WRITTEN EXERCISE:
Please reproduce the material word for word, from the line with "7.11 for the ship's record." to the line with "Entry: 9.29", both lines included. Leave the pictures out.

Stored records
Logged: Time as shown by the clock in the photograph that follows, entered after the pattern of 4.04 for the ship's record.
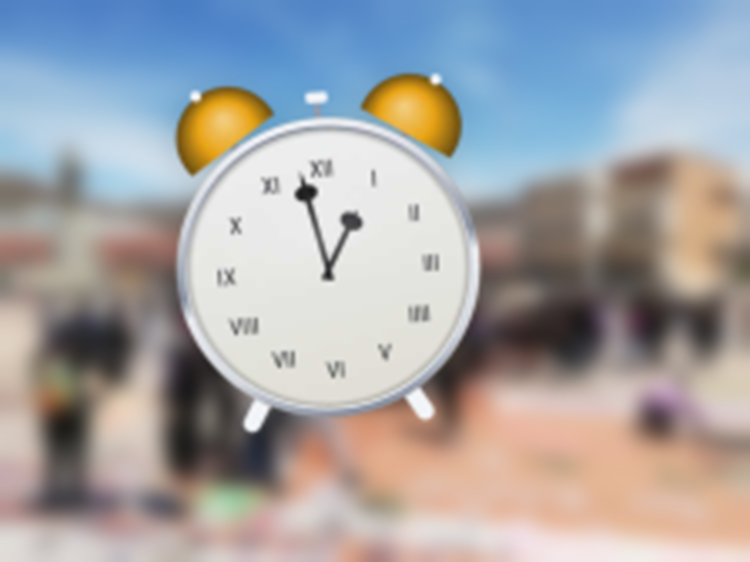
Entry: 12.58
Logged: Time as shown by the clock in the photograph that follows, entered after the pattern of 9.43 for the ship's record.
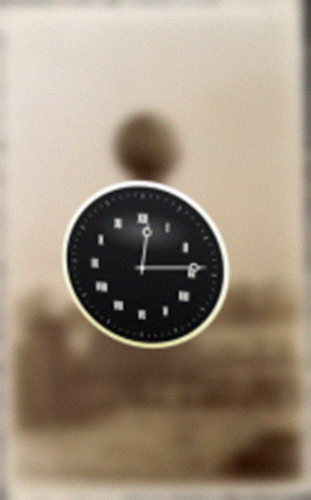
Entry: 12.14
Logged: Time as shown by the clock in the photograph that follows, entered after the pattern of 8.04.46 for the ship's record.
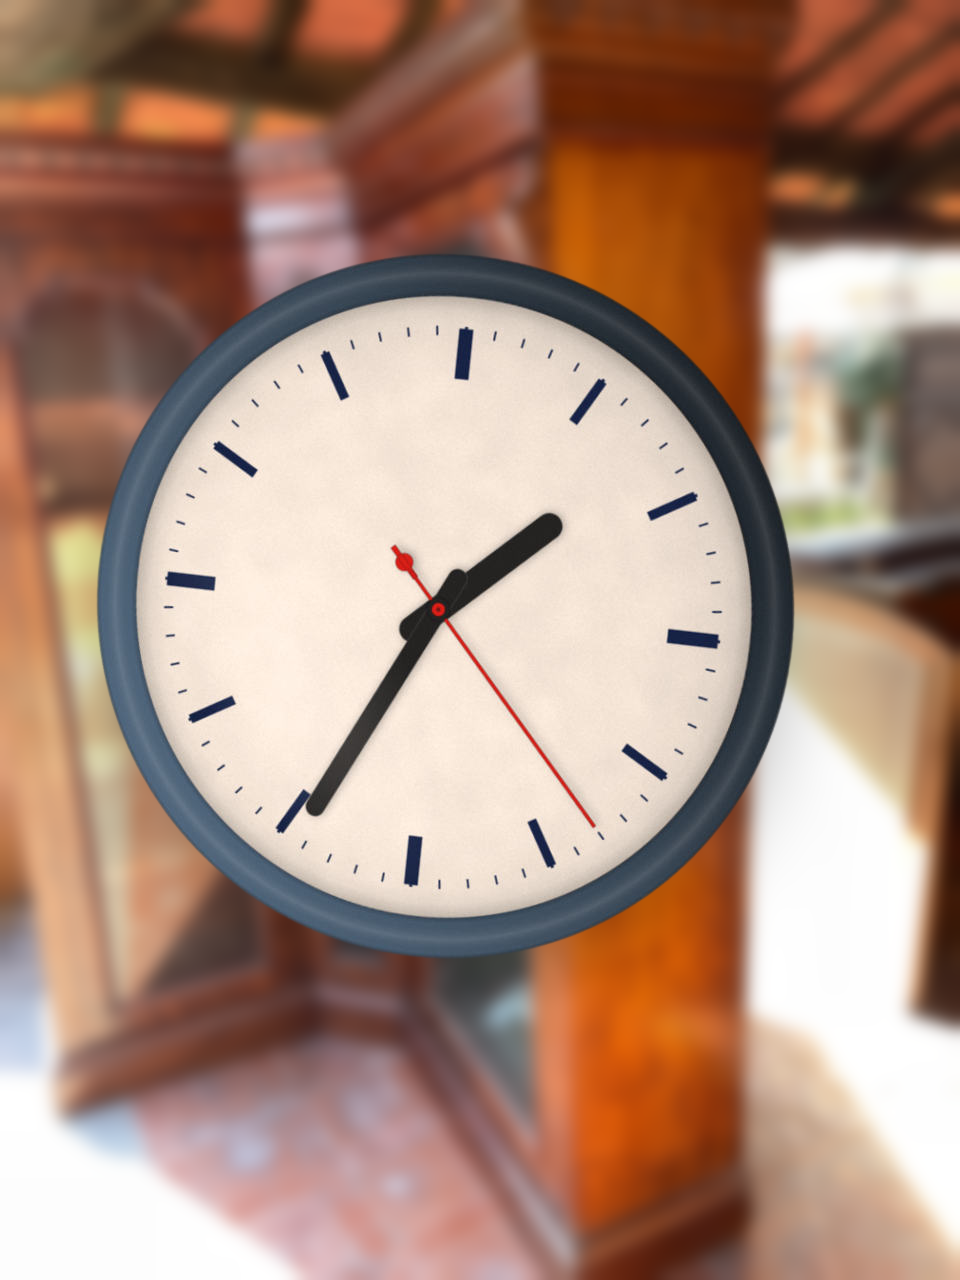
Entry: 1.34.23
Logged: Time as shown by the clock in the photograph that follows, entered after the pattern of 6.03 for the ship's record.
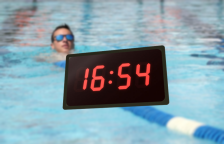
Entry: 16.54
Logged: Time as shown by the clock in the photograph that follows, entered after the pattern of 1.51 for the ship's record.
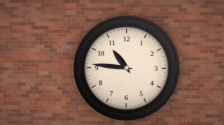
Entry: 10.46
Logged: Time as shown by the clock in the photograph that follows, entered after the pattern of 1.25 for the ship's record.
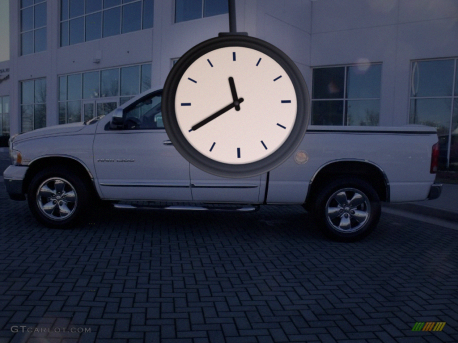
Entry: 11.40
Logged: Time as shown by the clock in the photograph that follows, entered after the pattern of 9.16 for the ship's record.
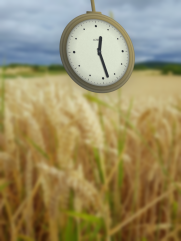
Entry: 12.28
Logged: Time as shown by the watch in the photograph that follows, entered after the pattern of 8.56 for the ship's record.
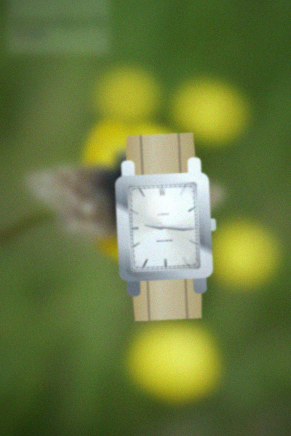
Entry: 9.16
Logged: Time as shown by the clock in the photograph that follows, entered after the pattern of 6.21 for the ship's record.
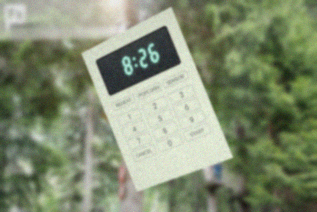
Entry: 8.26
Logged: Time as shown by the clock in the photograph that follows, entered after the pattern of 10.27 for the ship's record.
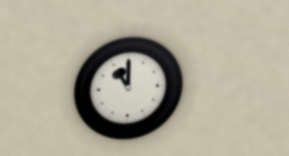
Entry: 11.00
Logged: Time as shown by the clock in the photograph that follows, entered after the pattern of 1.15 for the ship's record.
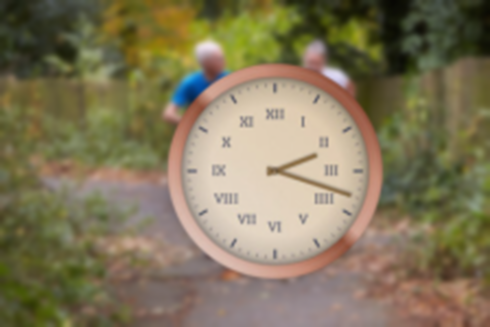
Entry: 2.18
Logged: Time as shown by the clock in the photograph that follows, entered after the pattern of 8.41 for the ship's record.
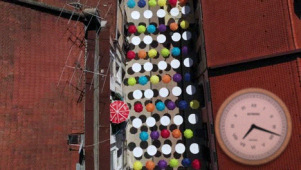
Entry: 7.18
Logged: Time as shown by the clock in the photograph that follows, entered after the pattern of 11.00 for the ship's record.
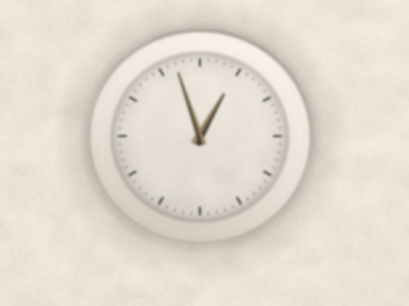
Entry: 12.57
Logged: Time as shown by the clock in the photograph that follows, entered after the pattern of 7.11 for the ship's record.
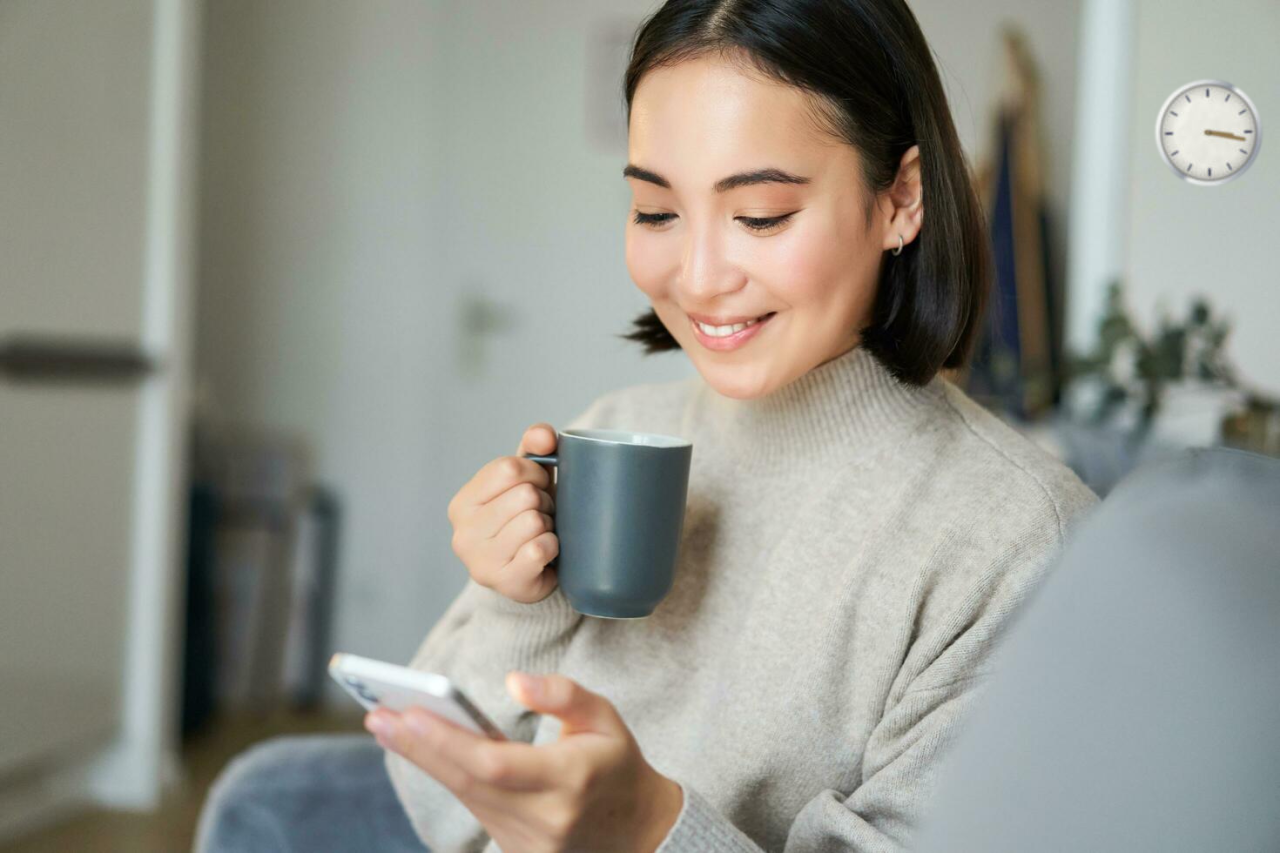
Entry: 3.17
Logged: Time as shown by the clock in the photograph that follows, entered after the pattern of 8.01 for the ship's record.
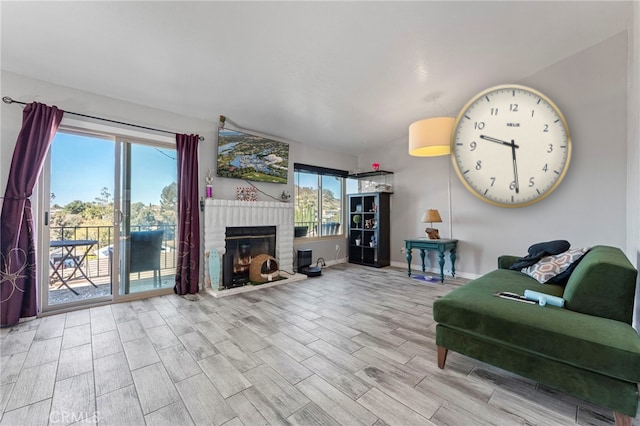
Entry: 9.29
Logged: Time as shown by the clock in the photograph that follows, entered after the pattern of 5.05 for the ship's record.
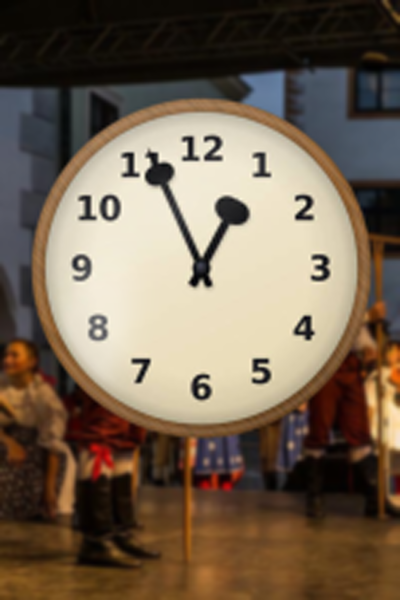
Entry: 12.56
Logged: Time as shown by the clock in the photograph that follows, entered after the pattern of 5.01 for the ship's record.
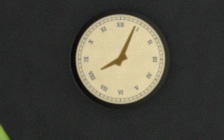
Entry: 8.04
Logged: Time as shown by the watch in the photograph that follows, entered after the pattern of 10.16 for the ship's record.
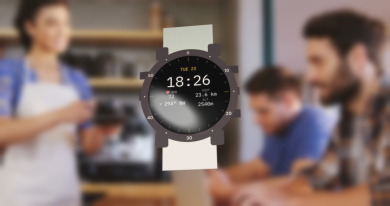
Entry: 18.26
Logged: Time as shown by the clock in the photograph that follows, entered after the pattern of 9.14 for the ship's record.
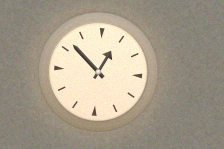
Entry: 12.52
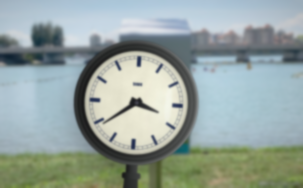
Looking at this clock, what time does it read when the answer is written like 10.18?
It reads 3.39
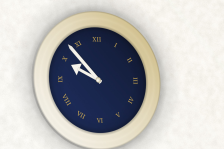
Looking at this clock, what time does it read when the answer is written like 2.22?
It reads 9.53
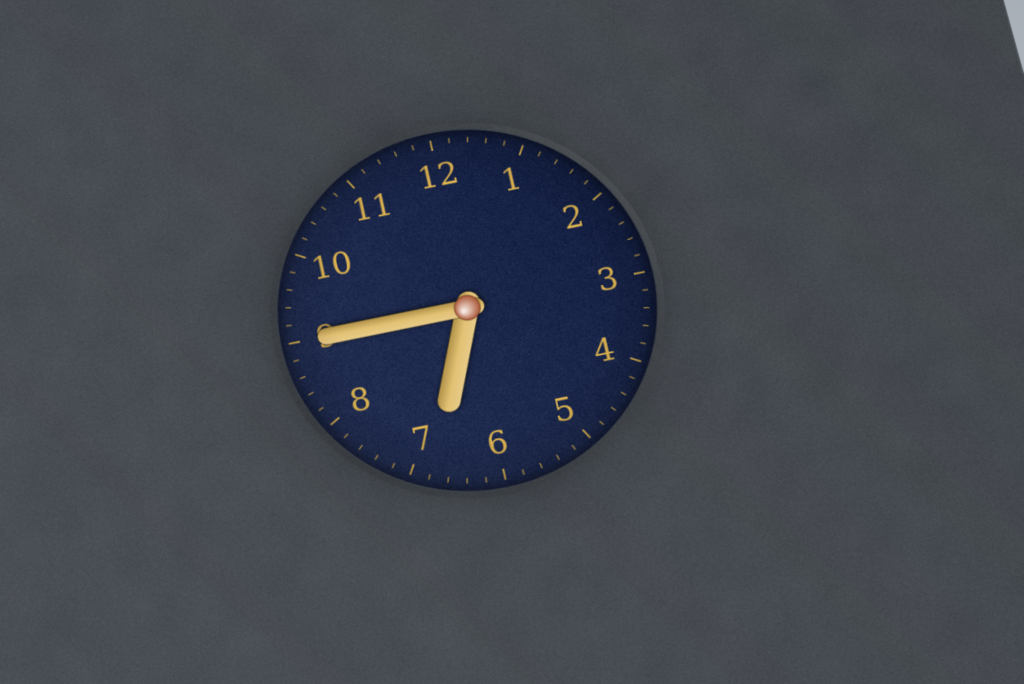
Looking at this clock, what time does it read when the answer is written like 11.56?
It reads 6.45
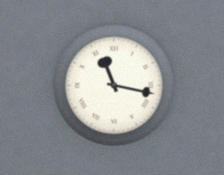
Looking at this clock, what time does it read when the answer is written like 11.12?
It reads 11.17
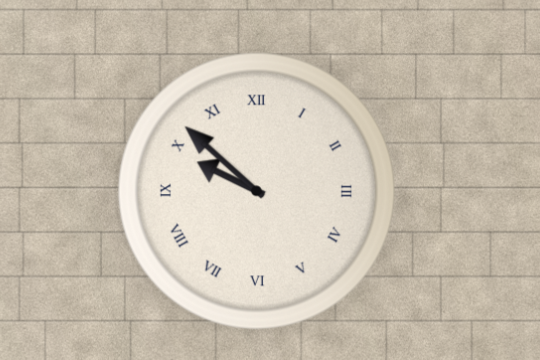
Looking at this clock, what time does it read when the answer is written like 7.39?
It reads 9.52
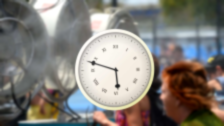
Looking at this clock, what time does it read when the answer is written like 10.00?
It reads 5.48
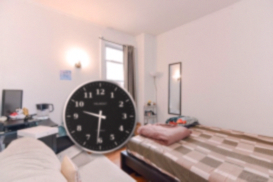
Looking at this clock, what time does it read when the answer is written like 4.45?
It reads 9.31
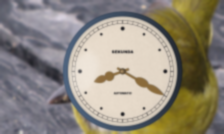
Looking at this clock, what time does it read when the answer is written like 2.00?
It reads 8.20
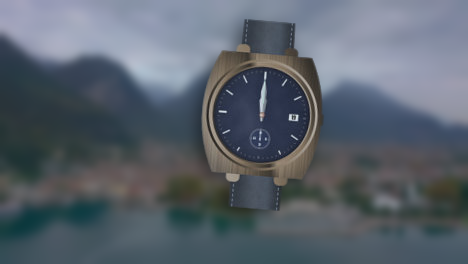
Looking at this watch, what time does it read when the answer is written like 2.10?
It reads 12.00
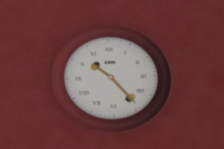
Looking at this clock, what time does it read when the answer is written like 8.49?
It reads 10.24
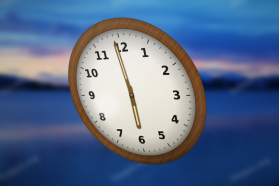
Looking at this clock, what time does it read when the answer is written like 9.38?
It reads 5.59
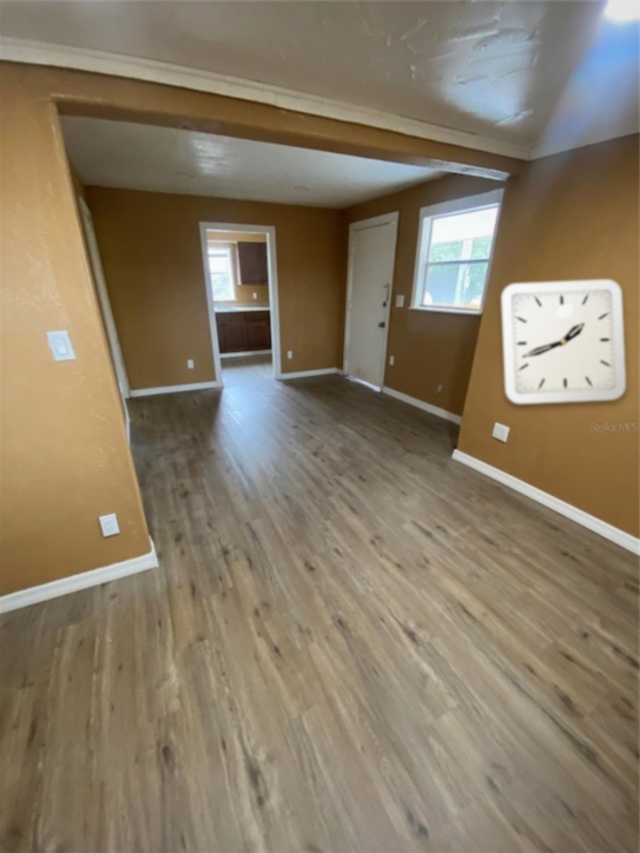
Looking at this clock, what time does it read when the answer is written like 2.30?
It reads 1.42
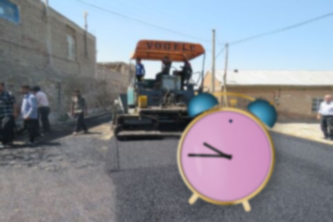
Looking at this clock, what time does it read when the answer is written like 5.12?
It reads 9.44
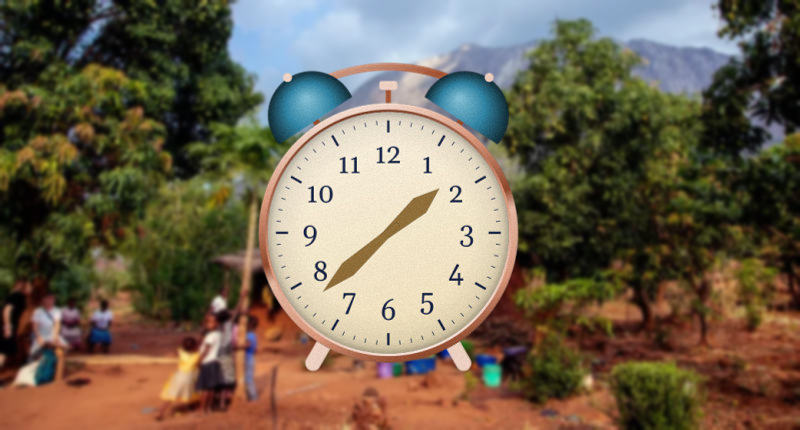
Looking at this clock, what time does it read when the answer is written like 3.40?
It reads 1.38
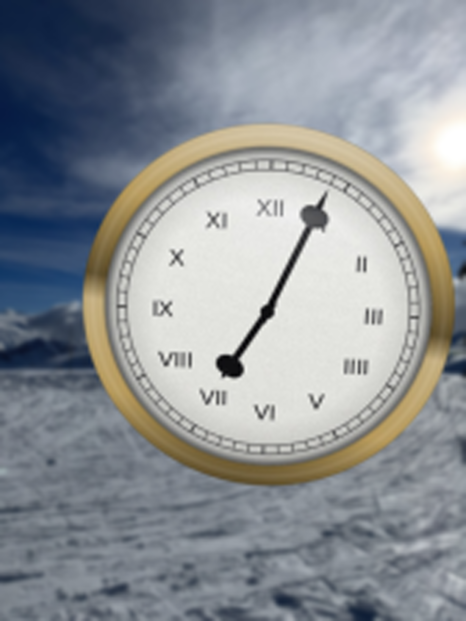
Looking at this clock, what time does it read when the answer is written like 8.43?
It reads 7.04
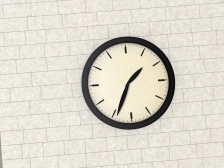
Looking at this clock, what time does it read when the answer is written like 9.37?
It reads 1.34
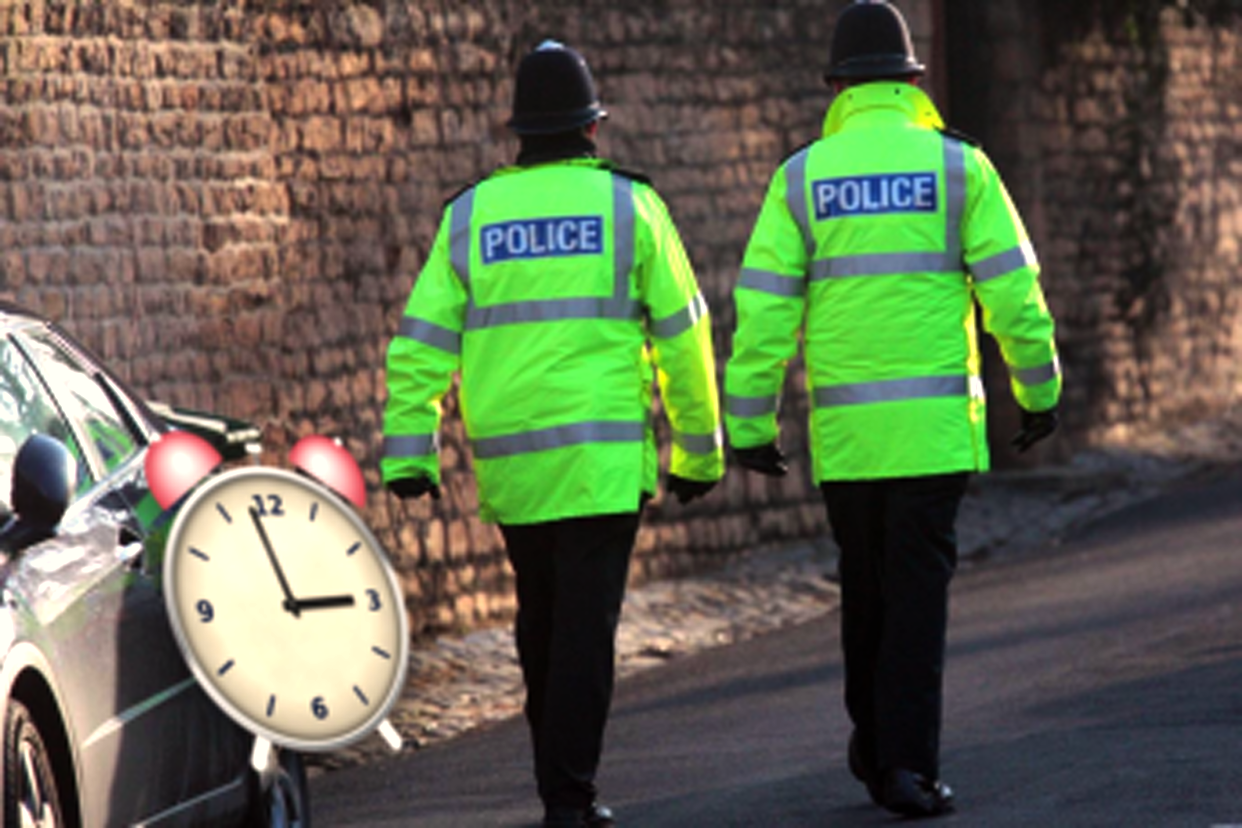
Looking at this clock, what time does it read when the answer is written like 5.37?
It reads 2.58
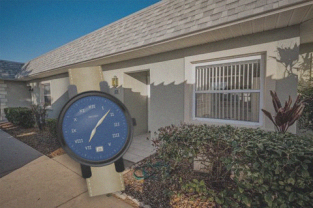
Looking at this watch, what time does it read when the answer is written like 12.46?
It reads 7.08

FULL OUTPUT:
Logged: Time as shown by the clock in the photograph that follows, entered after the pattern of 7.11 for the ship's record.
Entry: 3.17
Logged: Time as shown by the clock in the photograph that follows, entered after the pattern of 8.01 for the ship's record.
Entry: 9.29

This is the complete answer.